- **WORK REQUIRED**
Line count for the string "lines" in the records below: report that figure and nothing else.

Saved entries
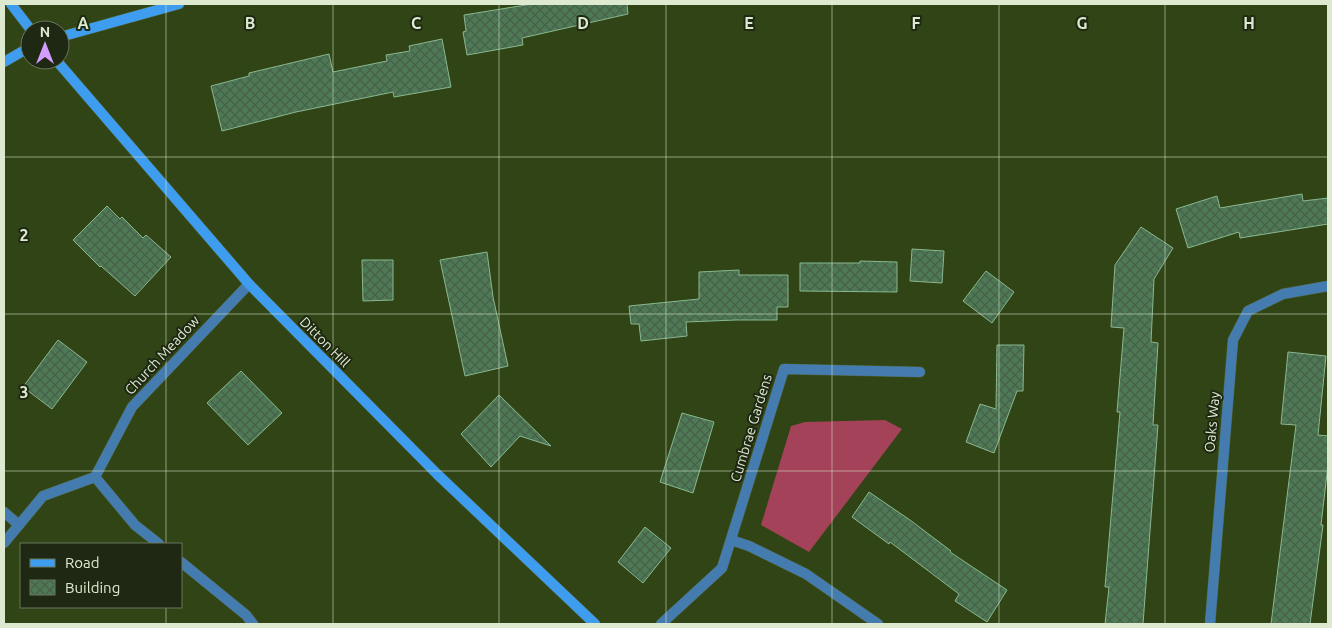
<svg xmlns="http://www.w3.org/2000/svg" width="1332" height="628" font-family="Ubuntu,sans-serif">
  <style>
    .grass { fill: #a34258 }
    .building { fill: url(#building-cross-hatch); stroke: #89b890 }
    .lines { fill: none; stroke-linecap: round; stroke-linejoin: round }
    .lane-casing { stroke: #506237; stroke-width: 11 }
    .street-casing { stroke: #506237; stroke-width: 11 }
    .secondary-casing { stroke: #506237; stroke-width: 11 }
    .lane { stroke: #457cb0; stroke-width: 10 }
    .street { stroke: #457cb0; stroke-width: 10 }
    .secondary { stroke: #3f9df0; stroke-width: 10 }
    .grid { fill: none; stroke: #ddead0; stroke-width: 1; stroke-opacity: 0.55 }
    .labels { text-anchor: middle; stroke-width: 4; stroke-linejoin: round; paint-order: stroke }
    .street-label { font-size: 14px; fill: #ddead0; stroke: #1e2813 }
    .grid-label { font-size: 16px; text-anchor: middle; font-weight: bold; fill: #ddead0; stroke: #1e2813; stroke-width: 4; stroke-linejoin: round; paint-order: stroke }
  </style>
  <defs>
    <pattern id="building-cross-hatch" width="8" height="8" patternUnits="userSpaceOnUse" patternTransform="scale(1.25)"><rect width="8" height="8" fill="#4d7954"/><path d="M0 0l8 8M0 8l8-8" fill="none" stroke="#486049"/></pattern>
  </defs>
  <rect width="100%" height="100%" fill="#314416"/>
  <path class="grass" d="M885,420l17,9 -93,123 -48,-27 30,-99 14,-4z"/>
  <path class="building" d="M532,4h95l1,10 -106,24 1,7 -56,10 -4,-23 3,-1 -2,-16z
    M442,39l9,48 -57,10 -1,-5 -97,20 -74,19 -11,-45 38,-10v-3l80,-19 4,18 54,-11 -1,-6 24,-4 -1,-5z
    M1302,194l1,7 25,-3v26l-88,14 -1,-6 -51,16 -12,-39 41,-13 3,12z
    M107,206l13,13 2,-2 21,21 3,-3 25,22 -36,39 -34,-30 -1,1 -27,-27z
    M1141,227l32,21 -19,31 -3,63 7,1 -5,82h5l-15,199h-38l4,-37h-4l15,-175h-3l7,-84 -13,-1 4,-62z
    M912,249l32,2 -2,32 -32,-2z
    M487,252l6,45 15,69 -43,10 -25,-116z
    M362,260h31v40l-30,1z
    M860,261l37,1v30l-97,-1v-28h60z
    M739,270v5h49v32h-11v13h-41l-50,2 1,14 -46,5 -2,-17h-8l-2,-18 70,-7v-27z
    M986,271l28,21 -22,31 -29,-22z
    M58,340l29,22 -35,47 -29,-22z
    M997,345h27l-1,46h-6l-23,62 -28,-11 14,-38 16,5z
    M1288,352l38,4 -8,79 10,1v29l-7,60h2l-13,99h-39l25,-199 -15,-1z
    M241,371l41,42 -34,32 -41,-42z
    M499,395l52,51 -31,-10 -29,31 -30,-33z
    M682,413l32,9 -21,71 -33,-11z
    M869,492l41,28 41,31 -1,1 57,38 -20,32 -32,-21 4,-7 -69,-52 -1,2 -37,-27z
    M645,527l26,21 -28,35 -25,-21z"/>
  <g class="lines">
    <g class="lane-casing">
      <path id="lane" d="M4,512l15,13"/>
    </g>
    <g class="street-casing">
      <path id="street" d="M731,540l18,6 57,28 72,50
        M4,543l39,-47 52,-19
        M159,544l-24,-19 -40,-48 37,-70 117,-123
        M181,562l65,53 7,9
        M661,624l61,-56 62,-199 136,3
        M1210,624l23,-284 15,-29 35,-17 45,-8"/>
    </g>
    <g class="secondary-casing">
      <path id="secondary" d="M11,4l20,26
        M60,37l119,-33
        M56,60l193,224 188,190 158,150
        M4,62l26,-15"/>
    </g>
    <use href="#lane" class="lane"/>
    <use href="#street" class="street"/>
    <use href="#secondary" class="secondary"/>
  </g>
  <path class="grid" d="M166,4v540M333,4v620M499,4v620M666,4v620M832,4v620M999,4v620M1165,4v620M4,157h1324M4,314h1324M4,471h1324M166,607v17"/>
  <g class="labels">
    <g class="street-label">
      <text transform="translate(325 342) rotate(45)" y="5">Ditton Hill</text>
      <text transform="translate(162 355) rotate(-47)" y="5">Church Meadow</text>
      <text transform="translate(1212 422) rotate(-85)" y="5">Oaks Way</text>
      <text transform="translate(751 428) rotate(-73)" y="5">Cumbrae Gardens</text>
    </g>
  </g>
  <g class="grid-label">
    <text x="83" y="29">A</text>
    <text x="250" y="29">B</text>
    <text x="416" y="29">C</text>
    <text x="583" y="29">D</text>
    <text x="749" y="29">E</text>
    <text x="916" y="29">F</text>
    <text x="1082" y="29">G</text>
    <text x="1249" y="29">H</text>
    <text x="24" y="241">2</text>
    <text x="24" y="398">3</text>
  </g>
  <rect width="1332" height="628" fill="none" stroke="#ddead0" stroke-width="10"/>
  <rect x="20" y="543" width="162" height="65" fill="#1e2813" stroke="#6a765f"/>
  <rect x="30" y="559" width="25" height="8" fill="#3f9df0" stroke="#6a765f"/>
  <text x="65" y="568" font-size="15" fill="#ddead0">Road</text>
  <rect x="30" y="580" width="25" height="15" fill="url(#building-cross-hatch)" stroke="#6a765f"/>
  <text x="65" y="593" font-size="15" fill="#ddead0">Building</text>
  <g transform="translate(45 45)"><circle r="24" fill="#1e2813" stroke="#6a765f"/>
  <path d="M0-4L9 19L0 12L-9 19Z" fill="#d29dfd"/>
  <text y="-8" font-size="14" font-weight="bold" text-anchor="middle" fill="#ddead0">N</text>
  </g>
</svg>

- **SOLUTION TO THIS EXERCISE**
2